Wednesday, August 14, 2013

 

Travels in the Isle of Man

James Howell (1594?–1666), Epistolae Ho-elianae: The Familiar Letters of James Howell, Historiographer Royal to Charles II, ed. Joseph Jacobs, Books II.-IV. (London: David Nutt, 1892), letter II.77 (March 3, 1646), "To Sir K.D., at Rome", pp. 507-509 (at 507-508):
I have travell'd the Isle of Man, I mean this little World, which I have carried about me and within me so many years: For as the wisest of Pagan Philosophers said, that the greatest Learning was the knowledge of one's self, to be his own Geometrician; if one do so, he need not gad abroad to see Fashions, he shall find enough at home, he shall hourly meet with new fancies, new humours, new passions within doors.
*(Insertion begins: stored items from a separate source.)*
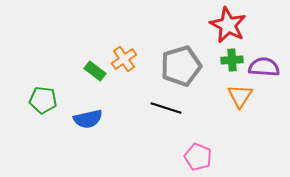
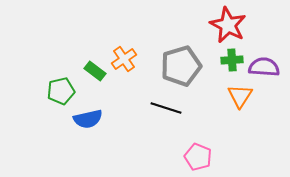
green pentagon: moved 18 px right, 9 px up; rotated 20 degrees counterclockwise
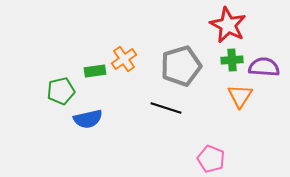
green rectangle: rotated 45 degrees counterclockwise
pink pentagon: moved 13 px right, 2 px down
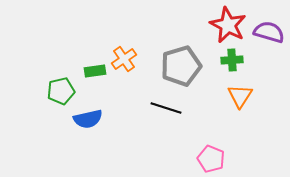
purple semicircle: moved 5 px right, 35 px up; rotated 12 degrees clockwise
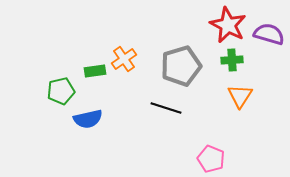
purple semicircle: moved 2 px down
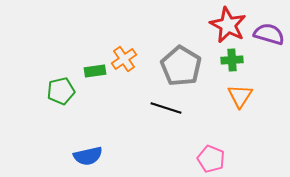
gray pentagon: rotated 24 degrees counterclockwise
blue semicircle: moved 37 px down
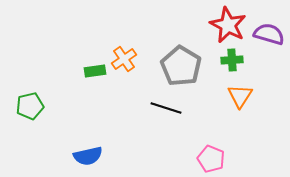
green pentagon: moved 31 px left, 15 px down
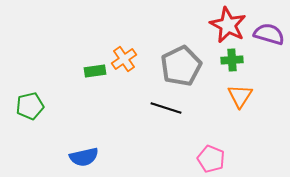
gray pentagon: rotated 15 degrees clockwise
blue semicircle: moved 4 px left, 1 px down
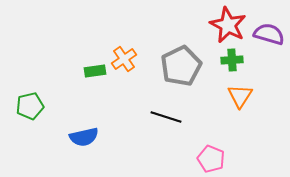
black line: moved 9 px down
blue semicircle: moved 20 px up
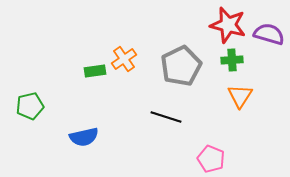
red star: rotated 12 degrees counterclockwise
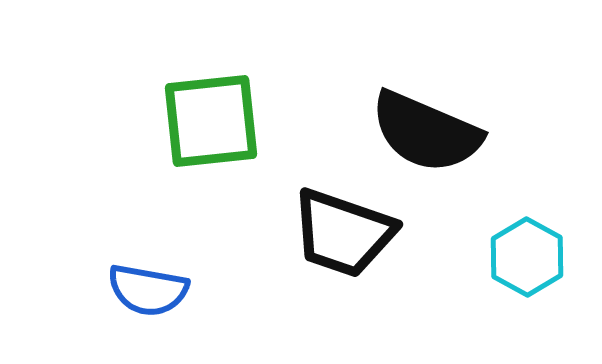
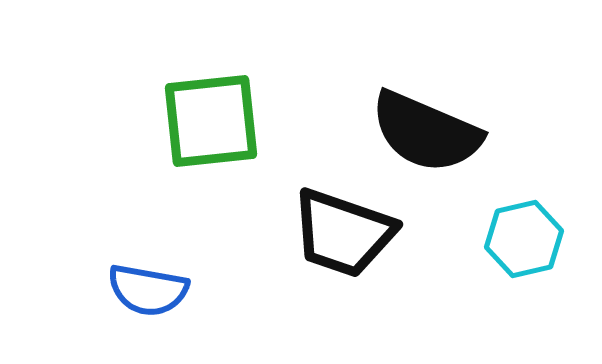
cyan hexagon: moved 3 px left, 18 px up; rotated 18 degrees clockwise
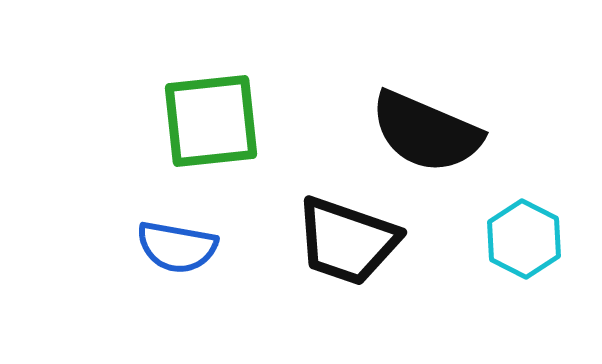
black trapezoid: moved 4 px right, 8 px down
cyan hexagon: rotated 20 degrees counterclockwise
blue semicircle: moved 29 px right, 43 px up
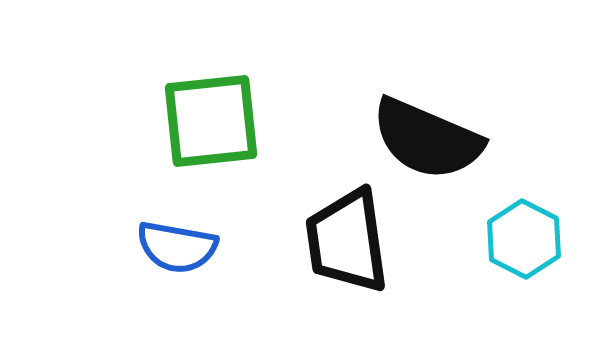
black semicircle: moved 1 px right, 7 px down
black trapezoid: rotated 63 degrees clockwise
This travelling o'er of one's self is one of the paths that leads a Man to Paradise: It is true, that 'tis a dirty and dangerous one, for it is thick set with extravagant Desires, irregular Affections, and Concupiscences, which are but odd Comrades, and oftentimes do lie in Ambush to cut our Throats: There are also some melancholy companions in the way, which are our Thoughts, but they turn many times to be good Fellows, and the best company; which makes me, that among these disconsolate walls I am never less alone than when I am alone; I am oft-times sole, but seldom solitary. Some there are who are over-pestered with these companions, and have too much mind for their bodies; but I am none of those.
"Among these disconsolate walls": Howell was imprisoned in the Fleet for eight years, "on his account purely for his allegiance to the king, but more likely because of the insolvency to which he confesses in Familiar Letters," according to D.R. Woolf, "Howell, James (1594?–1666)," Oxford Dictionary of National Biography.

"I am never less alone than when I am alone": An echo of Cicero, De Officiis 3.1.1 (tr. Walter Miller):
Cato, who was of about the same years, Marcus, my son, as that Publius Scipio who first bore the surname of Africanus, has given us the statement that Scipio used to say that he was never less idle than when he had nothing to do and never less lonely than when he was alone.

P. Scipionem, Marce fili, eum, qui primus Africanus appellatus est, dicere solitum scripsit Cato, qui fuit eius fere aequalis, numquam se minus otiosum esse, quam cum otiosus, nec minus solum, quam cum solus esset.